(Data provided)
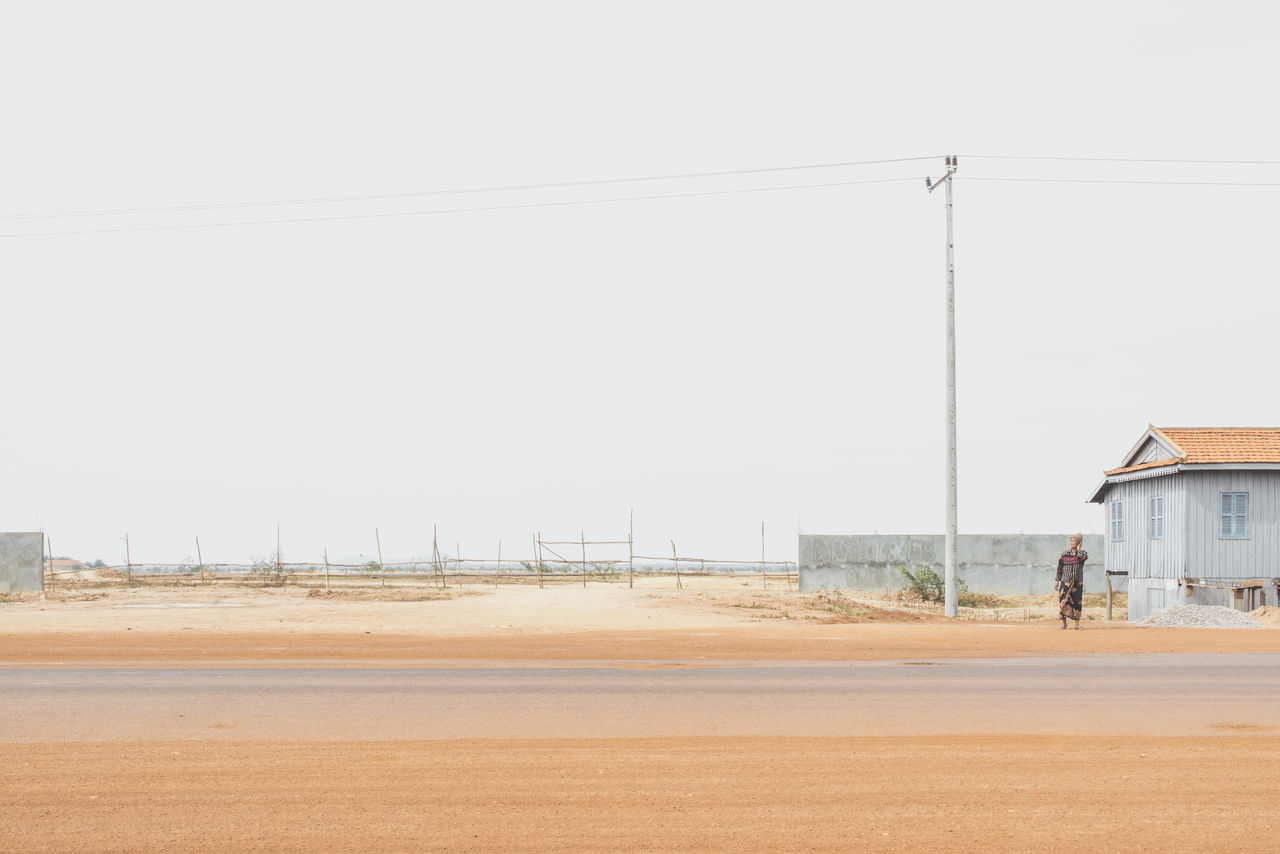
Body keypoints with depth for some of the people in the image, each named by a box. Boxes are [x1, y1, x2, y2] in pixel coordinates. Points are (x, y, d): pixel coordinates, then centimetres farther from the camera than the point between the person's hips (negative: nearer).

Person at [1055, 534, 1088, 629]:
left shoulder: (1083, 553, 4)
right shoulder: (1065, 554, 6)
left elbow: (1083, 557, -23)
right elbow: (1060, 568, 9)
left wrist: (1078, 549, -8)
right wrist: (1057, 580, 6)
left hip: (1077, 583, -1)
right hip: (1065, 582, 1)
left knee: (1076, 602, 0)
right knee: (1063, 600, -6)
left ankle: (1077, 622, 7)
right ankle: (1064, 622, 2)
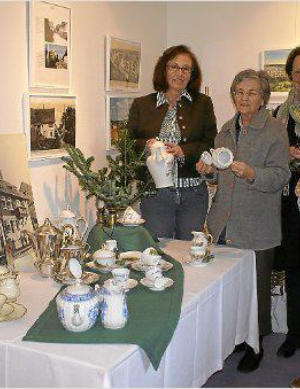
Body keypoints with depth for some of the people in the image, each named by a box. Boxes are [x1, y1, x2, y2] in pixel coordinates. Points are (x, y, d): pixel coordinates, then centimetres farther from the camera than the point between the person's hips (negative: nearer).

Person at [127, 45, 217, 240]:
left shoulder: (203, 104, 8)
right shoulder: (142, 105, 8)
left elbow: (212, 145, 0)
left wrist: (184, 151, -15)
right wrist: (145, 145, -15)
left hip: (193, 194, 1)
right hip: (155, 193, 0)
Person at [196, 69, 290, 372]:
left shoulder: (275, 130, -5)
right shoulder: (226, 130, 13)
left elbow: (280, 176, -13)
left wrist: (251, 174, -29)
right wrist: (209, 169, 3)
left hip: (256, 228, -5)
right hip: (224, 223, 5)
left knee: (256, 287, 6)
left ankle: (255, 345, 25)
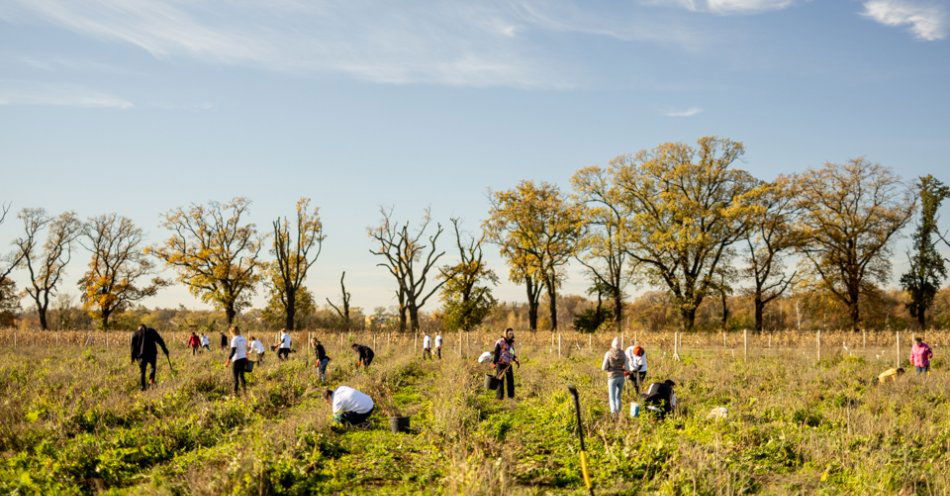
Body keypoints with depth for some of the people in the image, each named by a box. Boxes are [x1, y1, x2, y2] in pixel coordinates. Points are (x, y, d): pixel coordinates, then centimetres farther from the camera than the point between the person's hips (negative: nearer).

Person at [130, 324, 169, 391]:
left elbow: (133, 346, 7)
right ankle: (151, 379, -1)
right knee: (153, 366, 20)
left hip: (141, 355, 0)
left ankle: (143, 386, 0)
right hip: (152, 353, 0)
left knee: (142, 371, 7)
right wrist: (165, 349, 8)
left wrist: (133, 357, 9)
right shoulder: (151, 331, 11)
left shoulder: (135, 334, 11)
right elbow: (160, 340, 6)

(Exercise aim) Repeat the part of the items that opens with the line containing "right shoulder: (142, 105, 8)" and closes with the line containing "left ankle: (255, 345, 25)", both of those lines included, with nothing changed.

(Solution)
right shoulder: (142, 105, 8)
left elbow: (212, 145, 0)
left wrist: (184, 151, -15)
right wrist: (145, 145, -15)
left hip: (193, 194, 1)
right hip: (155, 193, 0)
Person at [196, 69, 290, 372]:
left shoulder: (275, 130, -5)
right shoulder: (226, 130, 13)
left elbow: (280, 176, -13)
left wrist: (251, 174, -29)
right wrist: (209, 169, 3)
left hip: (256, 228, -5)
right hip: (224, 223, 5)
left knee: (256, 287, 6)
left ankle: (255, 345, 25)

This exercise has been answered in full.